→ **Exercise details**: The entries below should be repeated exactly, with no pictures carried over.
▽
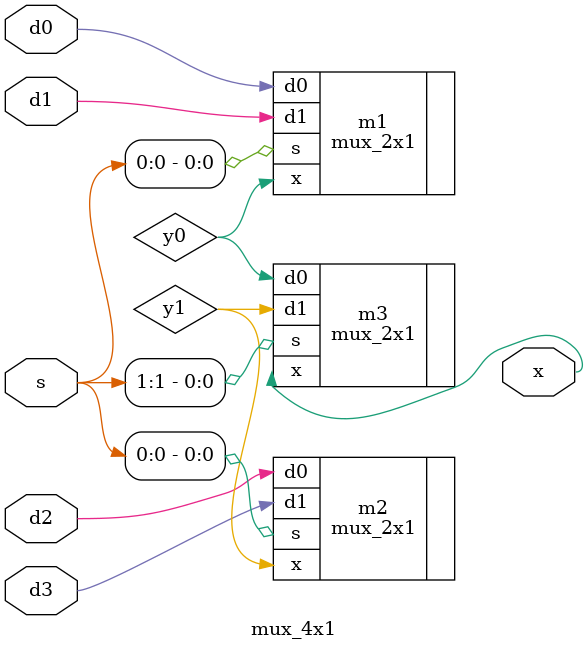
<source format=v>
`timescale 1ns / 1ps


module mux_4x1(
    input d0,d1,d2,d3,
    input [1:0]s,
    output wire  x
    );
wire y0,y1;
mux_2x1 m1 (.d0(d0),.d1(d1),.s(s[0]),.x(y0)); 
mux_2x1 m2 (.d0(d2),.d1(d3),.s(s[0]),.x(y1));
mux_2x1 m3 (.d0(y0),.d1(y1),.s(s[1]),.x(x));
endmodule

</source>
△
→ **Answer section**:
<source format=v>
`timescale 1ns / 1ps


module mux_4x1(
    input d0,d1,d2,d3,
    input [1:0]s,
    output wire  x
    );
wire y0,y1;
mux_2x1 m1 (.d0(d0),.d1(d1),.s(s[0]),.x(y0)); 
mux_2x1 m2 (.d0(d2),.d1(d3),.s(s[0]),.x(y1));
mux_2x1 m3 (.d0(y0),.d1(y1),.s(s[1]),.x(x));
endmodule

</source>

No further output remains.